The Buttertones Live at the SLO Brew Rock Event Center with Levitation Room.
Friday, March 1st
Doors at 7 PM | Ages 18+ | Standing Room Only
About The Buttertones: Last year the Buttertones put out Gravedigging, but on their newest Midnight In A Moonless Dream, they’re digging deeper and discovering something dark. If Gravedigging felt like an oversaturated spaghetti-western desertscape, Midnight is much more biting—music made for the swampland that spit out Australia’s mad Scientists, or for the Mickey Spillane night city where the Cramps met all those garbagemen and werewolves. Or maybe the Buttertones are heading for an even more primal place: “Show more teeth / Bite your way in,” sings guitarist Richard Araiza. “You’re back in the jungle again!”
They’d started in 2011 as a trio of music-school misfits. Araiza, bassist Sean Redman and drummer/multi-instrumentalist Modesto ‘Cobi’ Cobiån all wanted to pursue something more than boring industry adequacy, and soon locked together their current five-piece line-up with sax player London Guzman and guitarist Dakota Boettcher. With Gravedigging, they leapt from backyard parties to back-to-back tours, including their first trip to Europe, and scored a Coachella slot for 2018. It was a year that made them sharper, stronger, even more sophisticated. And when they were ready to record, they were ready to do things differently.

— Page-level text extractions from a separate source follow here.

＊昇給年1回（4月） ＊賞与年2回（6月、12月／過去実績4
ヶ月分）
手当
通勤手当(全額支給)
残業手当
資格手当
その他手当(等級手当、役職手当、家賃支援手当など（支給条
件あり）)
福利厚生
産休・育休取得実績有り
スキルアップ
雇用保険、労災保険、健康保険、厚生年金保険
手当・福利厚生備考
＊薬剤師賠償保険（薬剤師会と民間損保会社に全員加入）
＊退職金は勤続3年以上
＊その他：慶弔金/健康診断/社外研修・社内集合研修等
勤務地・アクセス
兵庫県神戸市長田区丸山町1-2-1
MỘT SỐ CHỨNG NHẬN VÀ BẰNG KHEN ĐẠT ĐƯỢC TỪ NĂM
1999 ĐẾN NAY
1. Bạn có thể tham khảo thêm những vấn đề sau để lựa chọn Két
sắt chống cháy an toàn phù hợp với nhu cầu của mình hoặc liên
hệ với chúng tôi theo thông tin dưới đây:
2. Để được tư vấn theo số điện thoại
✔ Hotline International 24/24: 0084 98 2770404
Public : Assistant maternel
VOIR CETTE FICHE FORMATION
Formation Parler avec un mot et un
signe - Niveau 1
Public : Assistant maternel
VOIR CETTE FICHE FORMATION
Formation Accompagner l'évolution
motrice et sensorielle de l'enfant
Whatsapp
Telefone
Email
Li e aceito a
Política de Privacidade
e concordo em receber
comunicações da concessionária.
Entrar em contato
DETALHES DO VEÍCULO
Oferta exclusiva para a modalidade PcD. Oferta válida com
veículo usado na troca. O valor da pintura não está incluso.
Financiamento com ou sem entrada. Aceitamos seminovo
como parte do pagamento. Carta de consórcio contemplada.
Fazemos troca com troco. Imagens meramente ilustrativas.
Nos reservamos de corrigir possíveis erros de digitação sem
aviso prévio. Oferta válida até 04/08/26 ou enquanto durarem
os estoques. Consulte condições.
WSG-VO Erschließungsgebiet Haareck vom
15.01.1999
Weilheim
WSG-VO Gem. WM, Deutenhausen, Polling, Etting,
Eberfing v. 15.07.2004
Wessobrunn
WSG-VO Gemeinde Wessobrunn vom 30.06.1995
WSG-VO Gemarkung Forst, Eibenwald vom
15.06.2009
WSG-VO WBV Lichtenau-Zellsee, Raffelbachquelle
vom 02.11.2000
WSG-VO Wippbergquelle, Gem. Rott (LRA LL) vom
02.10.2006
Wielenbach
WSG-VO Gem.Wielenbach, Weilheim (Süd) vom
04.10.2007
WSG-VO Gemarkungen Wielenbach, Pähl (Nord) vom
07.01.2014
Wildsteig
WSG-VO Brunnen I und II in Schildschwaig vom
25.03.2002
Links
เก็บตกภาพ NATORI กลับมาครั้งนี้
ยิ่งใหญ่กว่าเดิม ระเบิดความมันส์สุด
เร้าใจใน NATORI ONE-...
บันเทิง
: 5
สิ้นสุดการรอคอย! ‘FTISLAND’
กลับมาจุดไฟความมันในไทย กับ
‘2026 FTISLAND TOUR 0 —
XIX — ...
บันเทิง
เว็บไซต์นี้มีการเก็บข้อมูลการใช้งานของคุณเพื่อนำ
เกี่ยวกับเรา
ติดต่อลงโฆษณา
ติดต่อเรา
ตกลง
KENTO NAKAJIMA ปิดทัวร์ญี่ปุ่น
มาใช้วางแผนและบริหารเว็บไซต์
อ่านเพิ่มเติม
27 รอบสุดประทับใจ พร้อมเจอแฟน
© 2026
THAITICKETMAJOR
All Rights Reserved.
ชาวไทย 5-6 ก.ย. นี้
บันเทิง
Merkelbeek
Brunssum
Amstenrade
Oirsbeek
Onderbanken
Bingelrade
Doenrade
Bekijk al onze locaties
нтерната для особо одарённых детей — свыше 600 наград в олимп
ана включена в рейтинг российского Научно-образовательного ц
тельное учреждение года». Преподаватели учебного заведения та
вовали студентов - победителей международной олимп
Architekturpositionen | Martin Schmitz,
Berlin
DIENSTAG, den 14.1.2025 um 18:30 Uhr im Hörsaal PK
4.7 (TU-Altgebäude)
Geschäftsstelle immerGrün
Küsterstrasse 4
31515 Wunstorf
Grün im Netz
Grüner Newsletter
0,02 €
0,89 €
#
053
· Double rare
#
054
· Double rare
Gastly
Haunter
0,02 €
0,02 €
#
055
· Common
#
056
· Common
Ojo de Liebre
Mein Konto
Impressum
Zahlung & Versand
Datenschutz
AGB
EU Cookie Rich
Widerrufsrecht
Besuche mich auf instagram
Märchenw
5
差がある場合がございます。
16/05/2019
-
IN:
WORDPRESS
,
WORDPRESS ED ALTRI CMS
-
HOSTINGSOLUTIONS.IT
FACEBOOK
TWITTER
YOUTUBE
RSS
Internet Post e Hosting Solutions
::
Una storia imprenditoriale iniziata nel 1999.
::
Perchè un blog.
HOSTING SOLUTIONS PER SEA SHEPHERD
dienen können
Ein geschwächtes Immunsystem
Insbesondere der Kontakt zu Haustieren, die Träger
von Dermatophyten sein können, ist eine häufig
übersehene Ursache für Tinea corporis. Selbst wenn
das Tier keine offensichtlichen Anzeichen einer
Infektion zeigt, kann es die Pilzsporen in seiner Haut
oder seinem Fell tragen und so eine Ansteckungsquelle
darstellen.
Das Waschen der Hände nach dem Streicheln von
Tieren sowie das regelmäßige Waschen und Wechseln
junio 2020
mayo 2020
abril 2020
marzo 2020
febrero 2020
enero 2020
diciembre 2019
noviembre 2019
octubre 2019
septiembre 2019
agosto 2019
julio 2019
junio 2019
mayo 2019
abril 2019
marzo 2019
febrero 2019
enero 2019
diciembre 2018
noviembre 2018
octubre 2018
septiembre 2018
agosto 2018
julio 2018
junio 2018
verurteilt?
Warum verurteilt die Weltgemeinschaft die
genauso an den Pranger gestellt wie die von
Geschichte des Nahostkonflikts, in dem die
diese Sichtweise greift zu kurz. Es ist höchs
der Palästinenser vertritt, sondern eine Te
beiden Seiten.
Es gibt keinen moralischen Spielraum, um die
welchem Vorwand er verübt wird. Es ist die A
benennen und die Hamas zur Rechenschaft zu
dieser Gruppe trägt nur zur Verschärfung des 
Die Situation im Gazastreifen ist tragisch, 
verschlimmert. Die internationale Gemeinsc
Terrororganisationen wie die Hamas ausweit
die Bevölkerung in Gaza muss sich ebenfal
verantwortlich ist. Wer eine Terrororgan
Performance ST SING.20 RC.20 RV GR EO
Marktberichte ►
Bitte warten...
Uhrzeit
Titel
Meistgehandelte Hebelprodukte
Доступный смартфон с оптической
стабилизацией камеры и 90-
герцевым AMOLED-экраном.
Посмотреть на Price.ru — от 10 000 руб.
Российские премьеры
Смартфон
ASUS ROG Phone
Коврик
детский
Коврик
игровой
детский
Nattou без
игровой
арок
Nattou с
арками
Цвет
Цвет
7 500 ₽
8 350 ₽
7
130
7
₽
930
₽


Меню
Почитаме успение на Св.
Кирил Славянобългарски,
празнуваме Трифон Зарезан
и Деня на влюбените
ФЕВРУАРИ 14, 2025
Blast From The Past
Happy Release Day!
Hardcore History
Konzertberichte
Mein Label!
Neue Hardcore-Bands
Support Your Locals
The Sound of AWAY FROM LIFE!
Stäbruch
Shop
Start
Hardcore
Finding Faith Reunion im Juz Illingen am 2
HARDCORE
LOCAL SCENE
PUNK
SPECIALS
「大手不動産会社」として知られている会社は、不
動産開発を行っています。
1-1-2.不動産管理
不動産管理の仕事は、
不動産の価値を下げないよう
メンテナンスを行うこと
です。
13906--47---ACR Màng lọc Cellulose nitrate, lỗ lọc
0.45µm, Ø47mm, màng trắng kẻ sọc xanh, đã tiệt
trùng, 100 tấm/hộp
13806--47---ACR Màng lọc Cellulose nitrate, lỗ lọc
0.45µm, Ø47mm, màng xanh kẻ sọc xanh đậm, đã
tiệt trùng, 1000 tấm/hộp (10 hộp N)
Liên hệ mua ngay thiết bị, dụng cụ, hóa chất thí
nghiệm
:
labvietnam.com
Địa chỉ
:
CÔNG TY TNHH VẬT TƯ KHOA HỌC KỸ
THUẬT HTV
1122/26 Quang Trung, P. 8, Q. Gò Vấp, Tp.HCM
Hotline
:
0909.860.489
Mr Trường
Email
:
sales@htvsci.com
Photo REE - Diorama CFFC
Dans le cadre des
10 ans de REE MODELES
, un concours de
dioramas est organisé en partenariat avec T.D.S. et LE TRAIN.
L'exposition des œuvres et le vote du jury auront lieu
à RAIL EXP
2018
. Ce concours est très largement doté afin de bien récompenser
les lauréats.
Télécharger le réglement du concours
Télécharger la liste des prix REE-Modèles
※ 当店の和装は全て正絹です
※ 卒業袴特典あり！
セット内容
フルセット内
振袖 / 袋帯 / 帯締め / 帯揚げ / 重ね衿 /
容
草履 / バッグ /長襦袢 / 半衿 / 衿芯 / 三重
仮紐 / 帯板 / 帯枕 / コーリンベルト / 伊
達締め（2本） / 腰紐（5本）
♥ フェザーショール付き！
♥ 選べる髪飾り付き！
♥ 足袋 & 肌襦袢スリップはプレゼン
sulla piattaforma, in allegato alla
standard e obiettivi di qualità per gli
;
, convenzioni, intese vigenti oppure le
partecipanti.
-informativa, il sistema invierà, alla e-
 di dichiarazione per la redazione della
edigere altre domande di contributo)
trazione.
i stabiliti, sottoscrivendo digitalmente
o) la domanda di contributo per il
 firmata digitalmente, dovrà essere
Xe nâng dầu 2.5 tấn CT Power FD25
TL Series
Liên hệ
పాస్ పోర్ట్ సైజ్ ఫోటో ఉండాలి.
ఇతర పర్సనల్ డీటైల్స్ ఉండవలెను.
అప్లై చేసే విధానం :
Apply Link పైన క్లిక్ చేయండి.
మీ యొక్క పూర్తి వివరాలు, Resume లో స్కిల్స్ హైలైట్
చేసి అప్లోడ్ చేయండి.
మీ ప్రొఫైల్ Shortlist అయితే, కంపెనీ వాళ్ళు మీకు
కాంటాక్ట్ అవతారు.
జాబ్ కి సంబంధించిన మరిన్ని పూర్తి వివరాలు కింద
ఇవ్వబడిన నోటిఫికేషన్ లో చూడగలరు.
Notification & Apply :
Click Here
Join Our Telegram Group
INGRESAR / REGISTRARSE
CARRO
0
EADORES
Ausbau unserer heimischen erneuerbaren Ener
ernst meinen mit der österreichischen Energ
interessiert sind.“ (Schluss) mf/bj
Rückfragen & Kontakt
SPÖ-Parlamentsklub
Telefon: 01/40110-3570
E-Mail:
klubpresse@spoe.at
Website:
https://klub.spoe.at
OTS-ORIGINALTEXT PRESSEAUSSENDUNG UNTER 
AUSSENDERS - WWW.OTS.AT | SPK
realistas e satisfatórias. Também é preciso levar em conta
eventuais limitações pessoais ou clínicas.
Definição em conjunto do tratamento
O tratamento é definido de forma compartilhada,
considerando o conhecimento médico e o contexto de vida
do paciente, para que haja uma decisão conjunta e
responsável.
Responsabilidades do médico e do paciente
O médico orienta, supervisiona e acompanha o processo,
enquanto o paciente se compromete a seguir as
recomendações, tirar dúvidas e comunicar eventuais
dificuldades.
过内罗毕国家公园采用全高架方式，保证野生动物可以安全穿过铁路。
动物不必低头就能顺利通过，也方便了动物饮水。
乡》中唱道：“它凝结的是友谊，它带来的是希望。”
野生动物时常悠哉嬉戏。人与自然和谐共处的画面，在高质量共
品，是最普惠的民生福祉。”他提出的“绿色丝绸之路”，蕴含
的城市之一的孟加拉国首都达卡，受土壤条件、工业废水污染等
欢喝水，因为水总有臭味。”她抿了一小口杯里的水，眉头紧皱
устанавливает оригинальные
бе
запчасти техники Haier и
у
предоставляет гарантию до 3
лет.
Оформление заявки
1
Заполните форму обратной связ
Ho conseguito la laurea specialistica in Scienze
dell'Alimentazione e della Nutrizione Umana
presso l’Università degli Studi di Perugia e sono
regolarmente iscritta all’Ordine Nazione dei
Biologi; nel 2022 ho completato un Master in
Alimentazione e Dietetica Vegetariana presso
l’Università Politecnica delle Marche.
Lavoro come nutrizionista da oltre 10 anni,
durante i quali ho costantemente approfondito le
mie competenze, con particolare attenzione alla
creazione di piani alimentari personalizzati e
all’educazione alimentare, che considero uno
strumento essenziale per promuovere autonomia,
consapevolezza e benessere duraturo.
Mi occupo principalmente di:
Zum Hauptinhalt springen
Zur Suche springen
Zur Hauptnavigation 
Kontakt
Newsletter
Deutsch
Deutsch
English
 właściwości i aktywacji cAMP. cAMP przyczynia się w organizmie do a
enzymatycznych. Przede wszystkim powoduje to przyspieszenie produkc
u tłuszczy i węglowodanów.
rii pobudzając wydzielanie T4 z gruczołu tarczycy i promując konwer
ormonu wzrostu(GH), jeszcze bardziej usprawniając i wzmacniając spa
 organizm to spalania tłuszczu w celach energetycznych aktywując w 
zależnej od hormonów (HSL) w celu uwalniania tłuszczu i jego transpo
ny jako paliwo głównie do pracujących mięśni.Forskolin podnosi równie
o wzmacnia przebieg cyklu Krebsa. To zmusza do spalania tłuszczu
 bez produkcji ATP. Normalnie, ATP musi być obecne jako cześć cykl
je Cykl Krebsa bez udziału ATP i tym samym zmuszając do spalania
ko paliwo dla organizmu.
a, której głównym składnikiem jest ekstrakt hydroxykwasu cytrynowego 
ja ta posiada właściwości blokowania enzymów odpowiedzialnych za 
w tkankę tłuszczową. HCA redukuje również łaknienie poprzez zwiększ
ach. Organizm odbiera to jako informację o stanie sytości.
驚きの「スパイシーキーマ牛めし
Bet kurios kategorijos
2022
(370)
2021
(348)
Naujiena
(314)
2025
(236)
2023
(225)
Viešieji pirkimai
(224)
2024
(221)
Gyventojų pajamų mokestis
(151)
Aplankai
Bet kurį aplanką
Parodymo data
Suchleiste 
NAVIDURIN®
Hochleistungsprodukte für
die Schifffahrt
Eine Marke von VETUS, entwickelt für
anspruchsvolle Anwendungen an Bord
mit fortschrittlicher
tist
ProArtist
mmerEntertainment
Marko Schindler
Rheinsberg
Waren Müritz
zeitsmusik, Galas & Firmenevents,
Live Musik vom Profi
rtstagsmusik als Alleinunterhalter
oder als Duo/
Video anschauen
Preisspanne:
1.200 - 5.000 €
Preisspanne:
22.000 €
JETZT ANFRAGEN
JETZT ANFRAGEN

Midnight was made in two flash sessions at Long Beach’s Jazzcats studio with Gravedigging producer Jonny Bell, whose genre-smashing record collection and appetite for experimentation made for a perfect match. (He’s really a guru, they say.) What was supposed to be a six song EP during the summer of 2017 bloomed into a full-length by the end of that December. Midnight was like a trust fall, the band says—leap of faith after leap of faith, cut to tape as it happened by a tight and tour-tested band. On this album, they’d decided, everything would be new—not just new sounds, like their first-ever string section, but new ways of working together and writing together. They worked on trust and instinct, by feeling instead of thinking. If it worked, they’d keep it, and if it didn’t, they’d burn it and move on. Gravedigging played like the soundtrack to a good heist movie, but Midnight was like the true story itself—a perfect and intricate crime, executed by a crew of professionals under cover of night.